We found that the IQGAP2 (g.232,769C>G and g.232,922G>C) and CRTAC1 (g.4,203T>C, g.5,348T>G, and g.122,451T>C) sites were located in the intron regions. SNPs in the intron regions affect the splicing and expression of genes, and may also serve as genetic markers to assist in the selection of individuals with superior traits, thereby accelerating the process of genetic improvement [40]. Li et al. [41] discovered a significant correlation between the SNP site located in intron 2 of the GHR gene and the concentration of C18:0 in milk. Fifteen SNPs located within the intron of the buffalo STAT1 gene were found to be associated with both protein percentage and milk yield [42]. This is consistent with the results of this study. This indicates that the five SNP loci identified in this study can effectively affect the milk quality traits of the Gannan yak.
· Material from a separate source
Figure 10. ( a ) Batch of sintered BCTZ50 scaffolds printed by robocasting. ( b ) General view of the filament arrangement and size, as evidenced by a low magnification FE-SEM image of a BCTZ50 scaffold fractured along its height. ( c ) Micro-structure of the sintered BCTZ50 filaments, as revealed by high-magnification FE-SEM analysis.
With advancements in molecular biology, SNP loci have emerged as selective markers for enhancing product quality [43]. Research has demonstrated that variations in the FASN genes of yaks are correlated with the percentages of milk fat and total milk solids [44]. Additionally, newly identified polymorphisms within the SLC2A12 and SLC5A1 genes have been found to influence milk yield, as well as the protein, fat, and lactose contents in Holstein Friesian cows [45]. In our study, significant associations were found between the SNP loci of the IQGAP2 and CRTAC1 genes and milk quality traits in Gannan yaks. It was found that heterozygous and mutant populations at the g.232,769C>G, g.232,922G>C, g.5,348T>G, g.4,203T>C, and g.122,451T>C loci significantly increased the lactose, TS, and milk fat contents of Gannan yaks. Therefore, the above five SNP loci can be used as molecular marker loci for improving milk quality in Gannan yaks. Screening individuals carrying specific SNP loci has proven to be an effective approach for developing yak varieties with superior traits [46]. These SNP loci allow for the preferential identification of yaks that carry favorable alleles, greatly facilitating the screening process and significantly accelerating the breeding progress for improvement.

5. Conclusions

In this study, we identified five SNP loci within the IQGAP2 (g.232,769C>G and g.232,922G>C) and CRTAC1 (g.4,203T>C, g.5,348T>G, and g.122,451T>C) genes of Gannan yaks. An association analysis demonstrated that these SNP loci had a positive impact on milk fat, lactose, and total solids (TS) content in Gannan yak milk. These five SNPs can serve as molecular markers for improving the milk quality of Gannan yaks.